The city took the position that the narratives were supplemental reports exempt from disclosure, the the court’s opinion said.
Judge Brian Rickman said in his March 13 opinion that the city did not meet its burden to show why the requested records should not be disclosed as a matter of law. Judge Amanda H. Mercier concurred with his opinion.
Judge Christopher J. McFadden concurred with overturning the trial court’s summary judgment ruling against Appen Media. But in his special concurrence, he said Rickman’s opinion ignores the declaration in the Open Records Act that public records should be made available for public inspection without delay and that exceptions should be interpreted narrowly.
“Today’s opinion ignores those findings and declarations and violates those directions.
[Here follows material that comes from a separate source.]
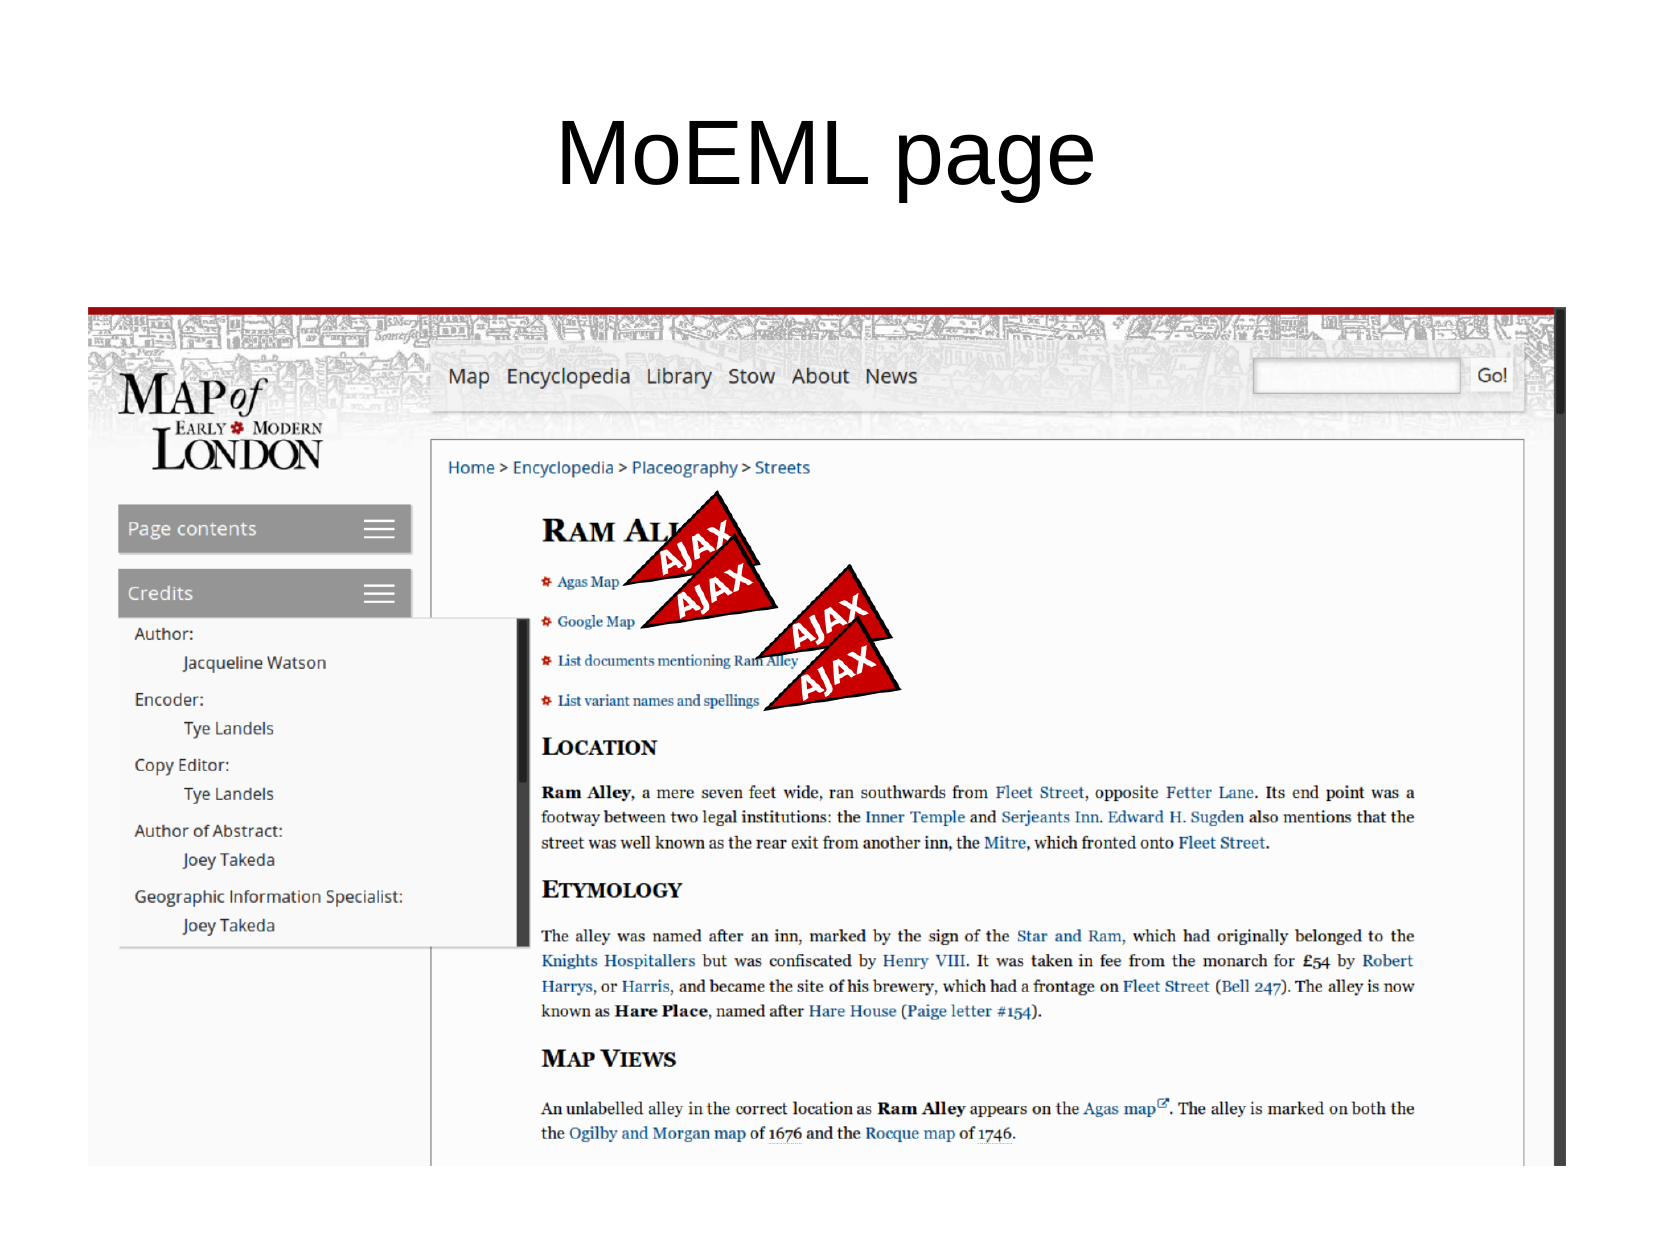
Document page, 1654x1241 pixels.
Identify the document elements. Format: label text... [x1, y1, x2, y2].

picture [88, 307, 1566, 1166]
title MoEML page [82, 49, 1571, 257]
Today’s opinion construes the provision before us to render its disclosure requirement substantively meaningless,” McFadden said.
McFadden said putting a full narrative in a separate report went against the intent of the Open Records Act.
“I would hold that this practice is an improper circumvention of the Act and that the responding officer’s full narrative about his or her initial response to the incident also constitutes an ‘initial incident report’ subject to disclosure under the Act,” McFadden said.
The trial court said in its ruling that Appen Media may be correct that the separate narratives violate the spirit of the Open Records Act. However, the trial court said the narratives were not part of an initial incident report and did not have to be disclosed. The trial court granted summary judgment to the city, which the Court of Appeals overturned in the March ruling.
Appen Media appealed the trial court’s ruling.
The Open Records Act does not define “initial incident reports,” so the Rickman’s opinion said the court must define the term. It defined it as the first incident report completed by a law enforcement officer on a standard incident report form when beginning a criminal investigation.
“This is an issue of great significance for Georgia citizens and Georgia law enforcement agencies. In the absence of a statutory definition, we have provided one. The General Assembly, however, has the option of providing a more detailed definition after public discourse and debate,” Rickman wrote.
The Court of Appeals panel said whether a narrative report prepared at the same time as an incident report is part of that initial incident report is a fact of specific inquiry. They could not say, as a matter of law, that a narrative report is not part of the initial incident report subject to disclosure under the Open Records Act.
“Thus, the trial court’s grant of summary judgment was premature. Genuine issues of material fact remain based on this record and thus the trial court erred by granting summary judgment to the City,” Rickman’s opinion said.
Appen Media’s request for a summary judgment against Sandy Springs was denied in the March ruling. The ruling said genuine issues of material fact exist on whether the city violated the Open Records Act.